Even with all these deep connections I have to this writer, to these characters, my grandmother made it even more special.
Toward the end of her 93 years on earth, she was getting fuzzy about things. Not Alzheimer’s, just some hardening of the arteries. One day Grammy was talking to my mother, who was her sole caretaker, telling her that she had had a husband who was a mailman “who came home every day.”
My mother said, “Yes, I know Mom. Your husband was my father.”
Grammy looked at my mother with her bright, bright eyes, then dropped her head down, and with a little shake and smile, said “The plot thickens.”
It was one of the funniest family moments of all time.
And it is the title of Chapter 11 of The Three Musketeers, as Cardinal Richelieu's machinations unfold and we get closer to meeting the great villainess Milady. Dumas isn’t particularly credited with coining this phrase, but I couldn’t find an earlier citation for it. The French is L'intrigue se noue.
It is a rare teenage passion that gains more resonance as time goes by.
My own remembrance of my past love for this world has led me to order the new translation of 3M by Russian translator expert Richard Pevear that came out in 2006.
As for the length of this post, it must have something to do with that madeleine metaphor. I guess you evoke it at your own risk.
5 comments:
My high school library didn't have the Three Musketeers. I remember looking for it, and then stumping a librarian when I couldn't find it. And so I have never read it. I'd love to hear how you like the Pevear translation, or if you recommend another one.
That's where "the plot thickens ..." comes from? Who knew? You have made my holiday cocktail season. Please, the original French.
lamar, assez bizarre! Although it's true that Dumas has suffered not being taken seriously as great literature, as not being the equal of Victor Hugo.

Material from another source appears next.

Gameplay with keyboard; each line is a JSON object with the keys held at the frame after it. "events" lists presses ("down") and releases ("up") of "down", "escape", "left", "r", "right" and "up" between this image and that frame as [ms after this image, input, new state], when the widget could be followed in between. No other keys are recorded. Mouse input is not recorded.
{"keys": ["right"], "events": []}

It's why he didn't make it to the Pantheon until 2002. Jacques Chirac made a very moving speech at that ceremony. Here's the link to the bbc coverage:
http://news.bbc.co.uk/2/low/europe/2531617.stm
I have the Bantam Classic version, Lowell Blair translator. Some of the language is a little clunky, but for me, it doesn't detract. I am very interested though in comparing it to the Pevear.
jeremy, yes, I happen to have the French version here. It's L'intrigue se noue. Hope you'll also use the cocktail circuit to proselytize about the motto. I saw My Favorite Year on TCM over the weekend, and it's wrong, repeatedly, there. I should start a list....
"Stan! I'm not gonna let you do the Boss Hijack sketch!"
Benjy Stone knew a lot about comedy, but something tells me he wasn't worried about such inaccuracies.
Anyway, I really loved this post.
Mr. Peel, it's nice to have such engaging readers.